» Consigne 1
D’après le texte sur la campagne de Nicolas Sarkozy, de quels électeurs le candidat a-t-il cherché à s’attirer les voix ?
» Consigne 2
Mettez à jour la partie du texte sur la campagne de Nicolas Sarkozy qui s’ouvre sur les mots « Très vite, il » et se clôt sur « lobbies de l’autre ! », en remplaçant « sondages » par « enquêtes d’opinion ».

» Document source
---
Durant sa campagne Nicolas Sarkozy a dragué les électeurs du Front national afin de le laminer. « Identité nationale », « prédétermination des pédophiles », « héritage de Mai 68 qu’il faut liquider » sont des signaux forts faciles à reconnaître par le moins politisé des électeurs. Avec ce chiffon rouge, il a éliminé ses adversaires politiques et conquit la frange la plus réactionnaire de son électorat, qui s’imagine, avec les ultralibéraux, que leur candidat, devenu président, va appliquer son programme à la lettre. Eux seuls, ainsi que la gauche, le préjugent. Ça fait déjà beaucoup de monde !

Certes, une fois élu et les législatives gagnées, Sarkozy s’appliquera à faire voter quelques lois symboliques qui combleront son électorat. Sarkozy sera juste un peu plus nationaliste et libéral que Ségolène Royal. Parce qu’il est devenu président, donc plus pragmatique que le candidat, il ne veut pas avoir à gérer des banlieues qui brûlent et un mouvement social très dur. Pour parvenir au pouvoir il a semé la tempête, sauf à méconnaître totalement l’histoire de ce pays, il a tout intérêt à ne pas trop le brusquer.

Très vite, il va lui falloir gouverner un peuple qui, pour moitié, lui est farouchement hostile et qui, pour l’autre, sera déçue, car elle ne se retrouvera pas dans les actions de son nouveau président de la République. Pratiquement débutera le pilotage à vue, les sondages dans une main, les rapports des lobbies de l’autre !

La marge de manœuvre sociale et politique du futur président sera de toutes les façons réduite, comme sa marge budgétaire. Il se pourrait même que les Français, qui ne sont plus à une contradiction près, choisissent d’élire une Assemblée socialo centriste ?
---
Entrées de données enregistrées
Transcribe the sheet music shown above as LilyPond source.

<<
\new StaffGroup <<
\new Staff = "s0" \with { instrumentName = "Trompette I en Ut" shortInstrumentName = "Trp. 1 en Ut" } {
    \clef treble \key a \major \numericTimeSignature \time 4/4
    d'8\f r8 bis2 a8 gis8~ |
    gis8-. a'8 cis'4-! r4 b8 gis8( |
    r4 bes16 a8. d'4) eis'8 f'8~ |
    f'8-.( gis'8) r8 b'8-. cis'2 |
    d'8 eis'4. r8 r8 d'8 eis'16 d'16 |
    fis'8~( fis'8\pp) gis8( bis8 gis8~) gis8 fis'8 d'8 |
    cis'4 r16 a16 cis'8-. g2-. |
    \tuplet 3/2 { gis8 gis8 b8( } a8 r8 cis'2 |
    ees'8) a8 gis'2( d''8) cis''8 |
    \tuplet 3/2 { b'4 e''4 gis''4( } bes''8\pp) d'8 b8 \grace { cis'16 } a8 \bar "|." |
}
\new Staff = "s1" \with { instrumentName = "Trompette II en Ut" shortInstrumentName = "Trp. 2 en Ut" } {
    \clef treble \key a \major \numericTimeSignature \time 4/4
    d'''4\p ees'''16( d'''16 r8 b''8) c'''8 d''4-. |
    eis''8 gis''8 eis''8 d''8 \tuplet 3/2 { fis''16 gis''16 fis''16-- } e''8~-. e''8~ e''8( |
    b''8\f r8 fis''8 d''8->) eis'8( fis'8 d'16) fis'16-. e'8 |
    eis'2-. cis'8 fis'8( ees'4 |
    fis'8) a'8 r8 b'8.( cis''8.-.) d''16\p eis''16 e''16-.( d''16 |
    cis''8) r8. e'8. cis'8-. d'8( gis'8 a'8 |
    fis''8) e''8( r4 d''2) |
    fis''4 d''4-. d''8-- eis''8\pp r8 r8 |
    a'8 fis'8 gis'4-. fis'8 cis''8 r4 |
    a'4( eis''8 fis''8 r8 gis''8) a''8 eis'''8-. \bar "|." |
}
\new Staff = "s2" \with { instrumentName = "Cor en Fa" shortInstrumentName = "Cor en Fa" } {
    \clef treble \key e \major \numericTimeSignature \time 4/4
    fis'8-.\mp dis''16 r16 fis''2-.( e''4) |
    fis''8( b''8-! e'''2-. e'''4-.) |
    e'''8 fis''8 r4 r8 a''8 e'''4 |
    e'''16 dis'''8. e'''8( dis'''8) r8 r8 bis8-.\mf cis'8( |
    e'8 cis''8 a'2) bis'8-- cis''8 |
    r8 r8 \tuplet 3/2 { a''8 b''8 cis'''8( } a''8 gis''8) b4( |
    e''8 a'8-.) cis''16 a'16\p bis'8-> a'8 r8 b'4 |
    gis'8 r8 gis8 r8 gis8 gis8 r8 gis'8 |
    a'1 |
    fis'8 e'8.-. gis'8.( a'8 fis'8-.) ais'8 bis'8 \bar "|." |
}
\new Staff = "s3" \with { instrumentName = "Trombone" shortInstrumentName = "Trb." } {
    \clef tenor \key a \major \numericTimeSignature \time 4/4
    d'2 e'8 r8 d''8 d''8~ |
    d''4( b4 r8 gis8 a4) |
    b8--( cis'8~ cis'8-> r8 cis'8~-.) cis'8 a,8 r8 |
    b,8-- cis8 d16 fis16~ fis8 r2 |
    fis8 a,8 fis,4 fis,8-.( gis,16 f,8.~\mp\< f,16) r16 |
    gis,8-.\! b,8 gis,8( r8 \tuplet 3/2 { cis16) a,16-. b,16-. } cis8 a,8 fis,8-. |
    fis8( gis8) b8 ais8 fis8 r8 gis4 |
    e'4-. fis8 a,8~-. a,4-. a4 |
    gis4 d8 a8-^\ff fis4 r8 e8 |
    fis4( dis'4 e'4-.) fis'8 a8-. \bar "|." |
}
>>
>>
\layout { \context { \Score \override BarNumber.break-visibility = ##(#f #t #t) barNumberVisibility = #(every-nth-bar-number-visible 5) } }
---
» Corrigé 1
Les électeurs du Front national.

» Corrigé 2
Très vite, il va lui falloir gouverner un peuple qui, pour moitié, lui est farouchement hostile et qui, pour l’autre, sera déçue, car elle ne se retrouvera pas dans les actions de son nouveau président de la République. Pratiquement débutera le pilotage à vue, les enquêtes d’opinion dans une main, les rapports des lobbies de l’autre !